MATCH
- Front cover on 31 May 2003, featuring Ruud van Nistelrooy
- Editor: Stephen Fishlock
- Categories: Football
- Frequency: Weekly, every Tuesday
- Paid circulation: 20,000 (July 2018)
- First issue: 6 September 1979
- Company: Kelsey Media
- Country: United Kingdom
- Language: English
- Website: Official site

= Match (magazine) =

British sport magazine

Match, stylised as MATCH or MATCH!, is a weekly British football magazine aimed at the teenage and pre-teenage market. First published in 1979, the magazine had a circulation of 57,108 copies in December 2010. The magazine includes interviews, a skills school, quizzes and a weekly round-up of results, tables and player ratings from the four main English divisions and the Scottish Premier League in MatchFacts.
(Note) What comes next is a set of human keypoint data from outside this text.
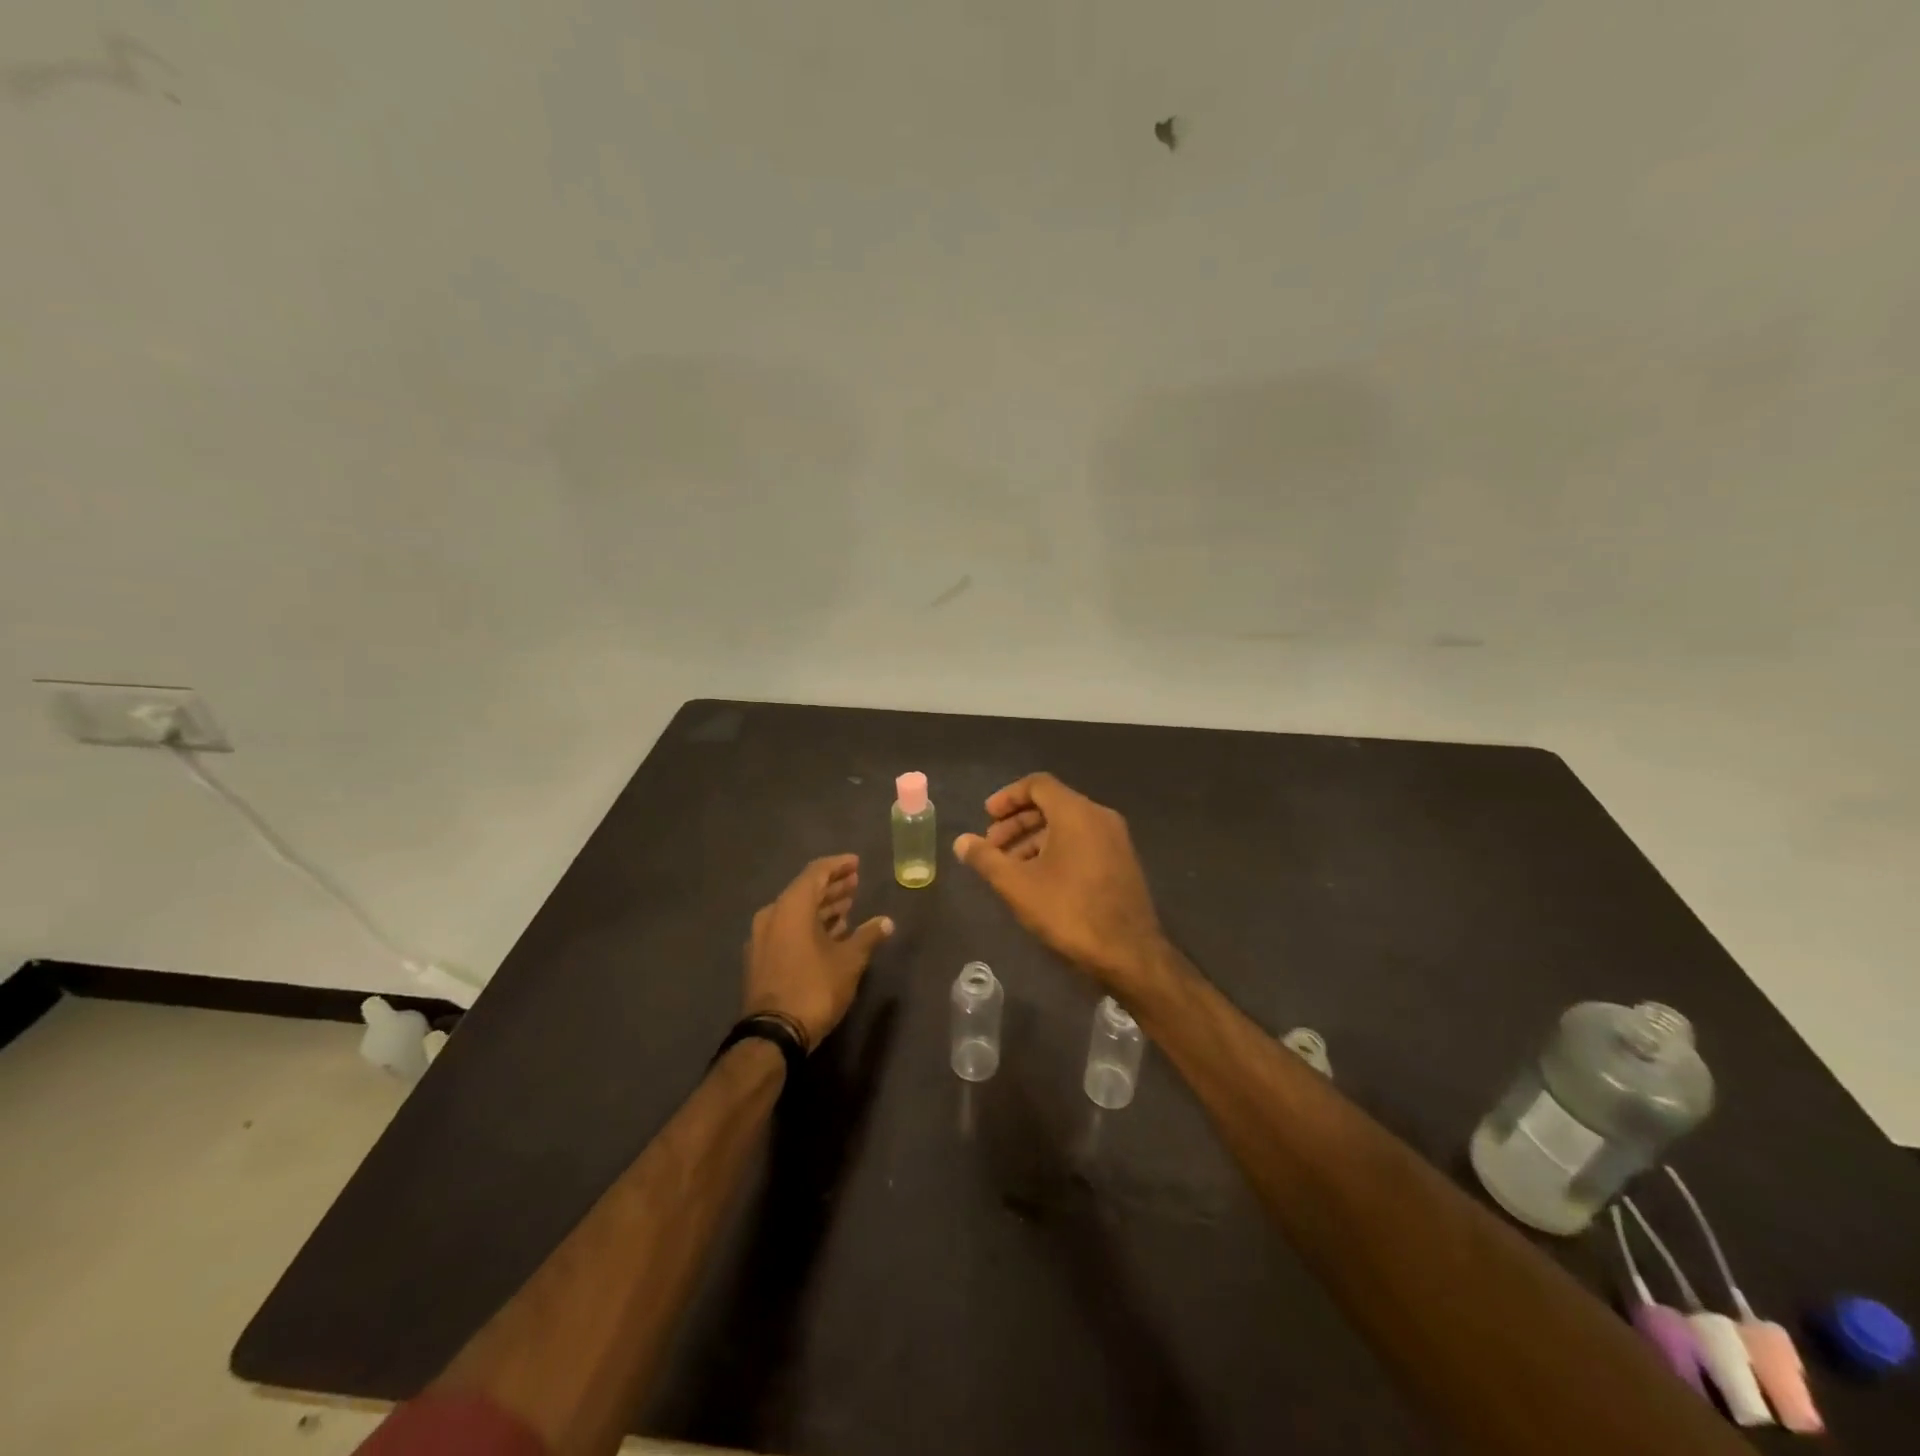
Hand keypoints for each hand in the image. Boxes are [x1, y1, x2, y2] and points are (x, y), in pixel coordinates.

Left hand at [742, 855, 893, 1048]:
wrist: (773, 1035)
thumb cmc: (814, 988)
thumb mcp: (849, 961)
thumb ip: (868, 936)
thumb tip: (887, 922)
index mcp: (791, 907)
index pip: (816, 873)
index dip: (838, 866)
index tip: (856, 863)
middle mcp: (772, 915)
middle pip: (805, 891)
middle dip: (832, 886)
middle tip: (856, 883)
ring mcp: (763, 938)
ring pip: (796, 912)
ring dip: (822, 907)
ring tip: (848, 906)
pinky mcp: (762, 959)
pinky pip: (789, 930)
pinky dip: (809, 926)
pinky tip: (831, 933)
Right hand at [954, 773, 1166, 988]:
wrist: (1129, 953)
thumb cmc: (1069, 911)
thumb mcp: (1017, 885)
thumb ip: (986, 859)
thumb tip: (961, 841)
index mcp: (1077, 812)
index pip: (1037, 784)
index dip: (1007, 797)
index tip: (985, 817)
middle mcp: (1099, 817)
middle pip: (1051, 804)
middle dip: (1016, 822)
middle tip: (991, 846)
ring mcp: (1115, 839)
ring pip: (1067, 825)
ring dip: (1033, 838)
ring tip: (1009, 867)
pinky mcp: (1121, 862)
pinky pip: (1082, 841)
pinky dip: (1056, 849)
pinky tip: (1038, 879)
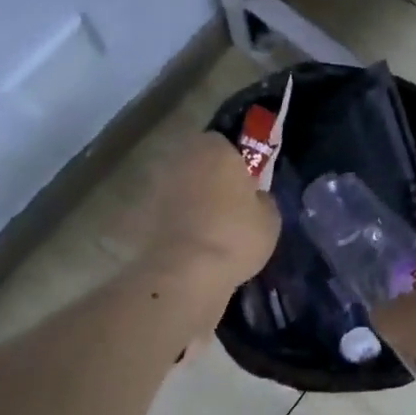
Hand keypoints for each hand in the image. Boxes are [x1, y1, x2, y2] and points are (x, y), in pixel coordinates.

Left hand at [135, 132, 280, 293]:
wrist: (186, 272)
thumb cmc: (236, 236)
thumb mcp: (270, 218)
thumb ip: (262, 198)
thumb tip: (255, 197)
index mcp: (217, 148)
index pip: (227, 142)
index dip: (237, 161)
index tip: (246, 182)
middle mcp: (184, 157)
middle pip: (201, 161)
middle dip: (212, 176)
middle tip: (230, 203)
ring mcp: (161, 183)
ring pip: (183, 184)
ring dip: (193, 197)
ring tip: (211, 225)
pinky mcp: (145, 211)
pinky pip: (170, 209)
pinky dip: (179, 218)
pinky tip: (194, 240)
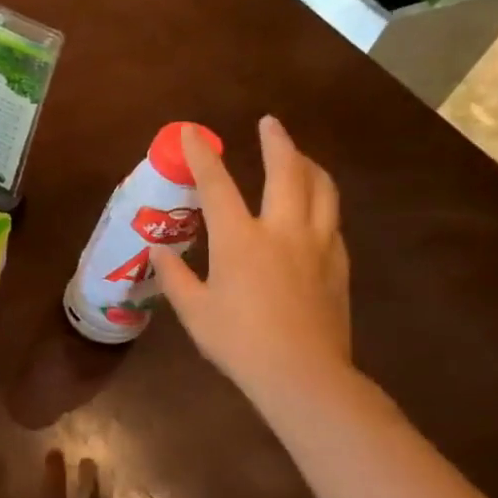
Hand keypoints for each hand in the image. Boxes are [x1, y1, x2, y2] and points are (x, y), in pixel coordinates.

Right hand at [153, 115, 353, 409]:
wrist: (302, 374)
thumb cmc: (237, 341)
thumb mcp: (194, 310)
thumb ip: (175, 276)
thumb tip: (160, 252)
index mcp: (239, 239)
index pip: (217, 186)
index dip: (202, 156)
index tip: (191, 132)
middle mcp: (282, 230)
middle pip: (287, 171)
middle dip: (277, 142)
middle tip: (269, 124)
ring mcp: (317, 245)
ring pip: (321, 189)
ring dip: (308, 165)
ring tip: (298, 156)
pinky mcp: (338, 264)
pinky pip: (331, 219)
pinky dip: (320, 201)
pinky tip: (312, 209)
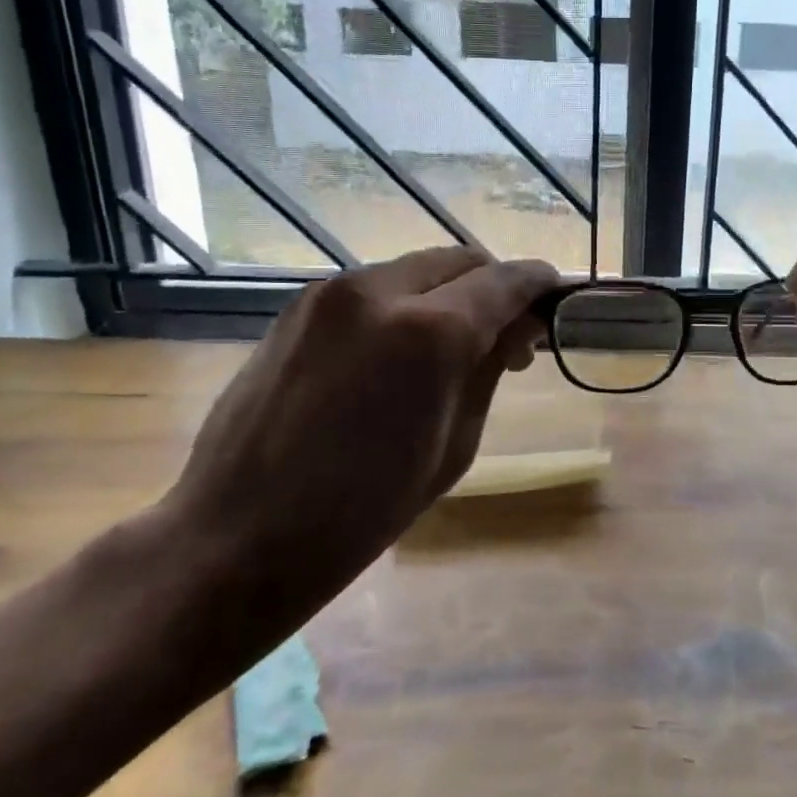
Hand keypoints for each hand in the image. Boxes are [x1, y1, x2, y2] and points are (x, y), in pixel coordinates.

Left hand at [165, 247, 557, 618]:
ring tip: (452, 346)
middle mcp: (380, 291)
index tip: (555, 296)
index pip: (504, 281)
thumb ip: (489, 370)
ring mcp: (331, 293)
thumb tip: (517, 328)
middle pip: (461, 261)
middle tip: (506, 335)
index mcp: (429, 332)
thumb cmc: (365, 510)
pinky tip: (399, 351)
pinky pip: (375, 288)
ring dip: (448, 294)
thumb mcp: (455, 444)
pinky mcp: (299, 307)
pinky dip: (405, 304)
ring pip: (416, 270)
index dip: (538, 283)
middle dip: (493, 286)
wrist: (241, 535)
It mostly covers teams and players in the English Premier League, but also has a limited coverage of La Liga, Serie A and international football.

== History ==
Match magazine was launched on 6 September 1979, at a cover price of 25p. The original editor was Mel Bagnall. Kevin Keegan was the first cover star of Match and supported the magazine with his column, Learn To Play The Keegan Way. The first issue came with an 80-page sticker album and included columns by Tottenham star Ossie Ardiles, Manchester United's Steve Coppell and Nottingham Forest manager, Brian Clough. Later columnists included David Platt, Mark Bright and Ryan Giggs.

In March 1980, Match launched its first Matchman Of The Month contest. The award, based on a player's match rating, was won by Ossie Ardiles. He defeated Trevor Francis to win the title and won £100. Matchman Of The Month now has no financial reward.

On its launch in 1979, the magazine initially failed to catch the dominant circulation of its main weekly football rival, Shoot. In the mid-1990s the magazine was successfully revitalised and relaunched by Chris Hunt, an editor with a wealth of experience in teenage music and sport magazines. Under his editorship Match was transformed, finally overtaking Shoot to become the biggest-selling football title in Britain, with its weekly sales peaking at 242,000 during this period. This not only marked the highest point in the magazine's sales history (a record that still stands), but the high-water mark of the British football magazine market in the 1990s. In the face of such market dominance by Match, during this period many of its rival titles either closed or, in the case of Shoot, changed frequency to monthly. Shoot finally closed in June 2008.

A number of notable football journalists have started their careers at Match, including Mark Irwin of The Sun, Hugh Sleight of FourFourTwo, Paul Smith of The Sunday Mirror, Ray Ryan formerly with The News of the World, Adrian Curtis formerly of the Mail On Sunday, Evening Standard and The Press Association; and Rob Shepherd.